The court went on to hold the act in question likewise applicable to constitutional officers, rejecting the argument that the regulatory act operated to impose by statute qualifications for election to constitutional offices. Given the recognized power of the Legislature to regulate disbursements for political campaigns for election to public office, such restrictions may clearly be applied to all such disbursements, whether from the candidate's personal funds or from funds derived from contributors.

Secondly, .you inquire whether "the Kansas Legislature [may] constitutionally restrict the amount of money an individual desires to contribute to a campaign or campaign committee. One of the best statements of the permissible legislative considerations supporting such restrictions is that by the court in Kohler , supra :

"What public interest is or may be served by such a restriction? It is a matter of common knowledge that men of limited financial resources aspire to public office. It is equally well known that successful candidacy often requires them to put themselves under obligation to those who contribute financial support. If such a candidate is successful, these obligations may be carried over so that they color and sometimes control official action. The evident purpose of the act is to free the candidate from the temptation to accept support on such terms and to place candidates during this period upon a basis of equality so far as their personal ambitions are concerned, permitting them, however, to make an appeal on behalf of the principles for which they stand, so that such support as may be voluntarily be tendered to the candidacy of a person will be a support of principles rather than a personal claim upon the candidate's consideration should he be elected."

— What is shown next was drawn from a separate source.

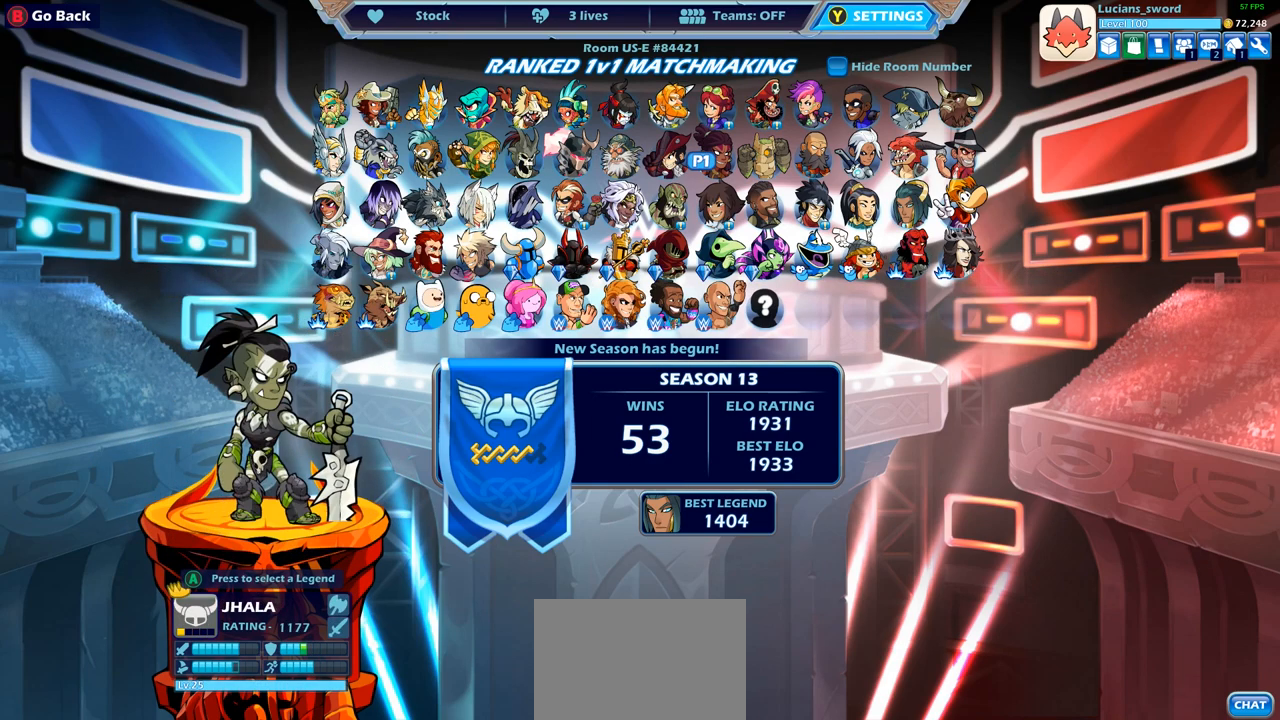
{"buttons": ["DPAD_DOWN"], "left_stick": "center", "right_stick": "center", "events": [[483, "DPAD_DOWN", "down"]]}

Although limitations upon individual contributions were not at issue in that case, the statements by the court are equally applicable.

The constitutional basis for restricting the amount of money a candidate may spend in a campaign and the amounts of individual contributions to candidacies for public office is simply the police power, which has long been exercised by the Legislature in the field of elections. For example, the corrupt practices act found at K.S.A. 25-1701 et seq . was enacted in 1893. When and as abuse, or the potential for abuse, is found in other aspects of campaigns for public office, the Legislature is free to extend its regulatory power so far as may be reasonable and necessary. We express no opinion regarding the reasonableness of the restrictions found in sections 18, 19 and 20. As the court stated in Kohler ,

"If the amount which may be expended by a candidate for purposes designated as proper by the statute is so small as to prevent a proper appeal to the electorate, the remedy lies with the legislature and is in the field of political, not judicial, action. The balancing of detriments and benefits is for the legislature, not for the courts."